Material and Methods:
This cross-sectional study was conducted in Athens, Greece. The study population consisted of 240 Midwives, Ob/Gs, and Pediatricians. Data were collected using a questionnaire about demographics and knowledge about influenza vaccination (recommendations, and guidelines about vaccination). Data was analyzed by using using IBM SPSS-Statistics version 26.0.

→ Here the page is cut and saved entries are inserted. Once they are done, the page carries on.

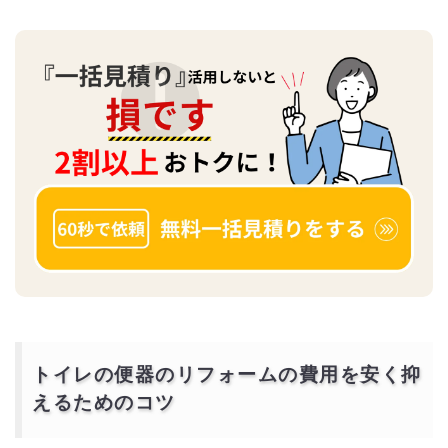
トイレの便器のリフォームの費用を安く抑
えるためのコツ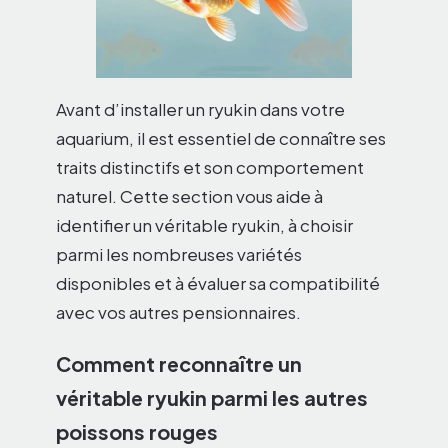
Avant d’installer un ryukin dans votre
aquarium, il est essentiel de connaître ses
traits distinctifs et son comportement
naturel. Cette section vous aide à
identifier un véritable ryukin, à choisir
parmi les nombreuses variétés
disponibles et à évaluer sa compatibilité
avec vos autres pensionnaires.
Comment reconnaître un
véritable ryukin parmi les autres
poissons rouges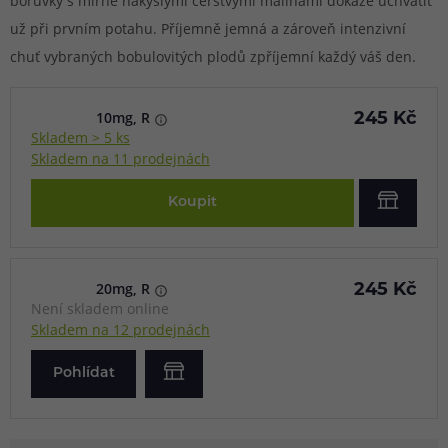
borůvky s mírně nakyslými čerstvými malinami dokáže uchvátit
už při prvním potahu. Příjemně jemná a zároveň intenzivní
chuť vybraných bobulovitých plodů zpříjemní každý váš den.
10mg, R
245 Kč
Skladem > 5 ks
Skladem na 11 prodejnách
Koupit
20mg, R
245 Kč
Není skladem online
Skladem na 12 prodejnách
Pohlídat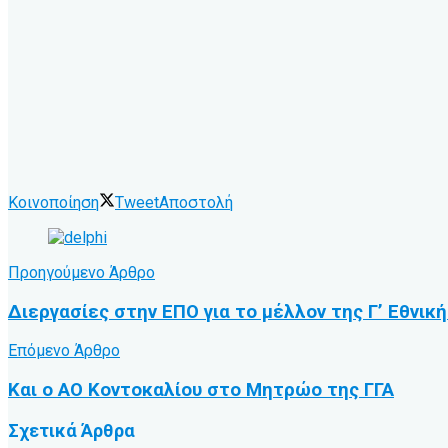
Κοινοποίηση
Tweet
Αποστολή
Προηγούμενο Άρθρο
Διεργασίες στην ΕΠΟ για το μέλλον της Γ’ Εθνική
Επόμενο Άρθρο
Και ο ΑΟ Κοντοκαλίου στο Μητρώο της ΓΓΑ
Σχετικά
Άρθρα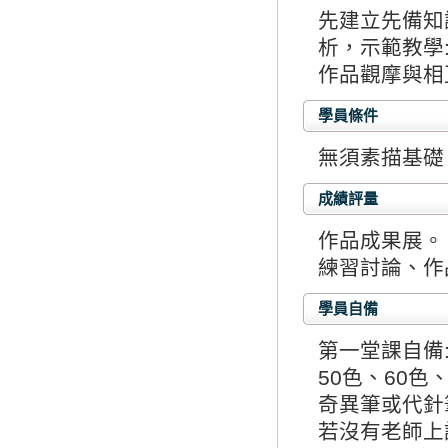
先建立先備知
析，示範教學
作品觀摩與相
學員條件
無須素描基礎
成績評量
作品成果展。
練習討論、作
學員自備
第一堂課自備:
50色、60色
奇異筆或代針
若沒有老師上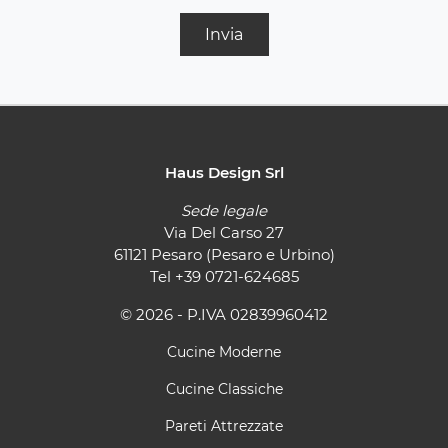
Invia
Haus Design Srl
Sede legale
Via Del Carso 27
61121 Pesaro (Pesaro e Urbino)
Tel
+39 0721-624685
© 2026 - P.IVA 02839960412
Cucine Moderne
Cucine Classiche
Pareti Attrezzate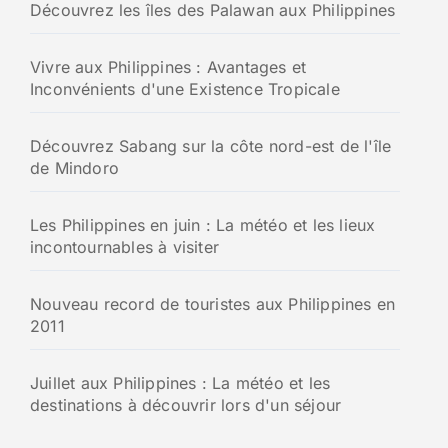
Découvrez les îles des Palawan aux Philippines
Vivre aux Philippines : Avantages et
Inconvénients d'une Existence Tropicale
Découvrez Sabang sur la côte nord-est de l'île
de Mindoro
Les Philippines en juin : La météo et les lieux
incontournables à visiter
Nouveau record de touristes aux Philippines en
2011
Juillet aux Philippines : La météo et les
destinations à découvrir lors d'un séjour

One hundred and ninety-one (79.6%) were midwives, 27 (11.3%) were obstetricians-gynecologists and 22 (9.2%) were pediatricians. One hundred and seventeen healthcare providers in our study (73.8%) stated that they are aware of the guidelines of the Hellenic National Public Health Organization regarding flu vaccination, and more than half (150, 62.5%) mentioned that they are up to date on the developments surrounding the flu vaccine. Almost all of the study’s participants recommend the flu shot during pregnancy (227 respondents, 94.6%) but only 137 (57.1%) of our participants answered right that vaccination is recommended throughout pregnancy, and 103 participants (42.9%) replied that vaccination is suggested in the 1st or the 2nd, or the 3rd trimester of pregnancy, or they did not know the correct answer. Midwives were the most responders who answered that vaccination is recommended throughout the entire pregnancy. Obstetricians-gynecologists mentioned that they were up to date on the developments surrounding the flu vaccine nevertheless, those who knew that the flu vaccine is recommended for the general population were midwives.

This study's major goal was to pinpoint the variables that might be influencing the low vaccination rates, which might include a variety of misconceptions or a lack of information regarding the flu vaccine. To sum up, it is essential for health professionals to continue their professional development if they want to advance their level of knowledge and offer high-quality maternity care.

The authors have no conflicts of interest to disclose.
There was no source of funding for this research.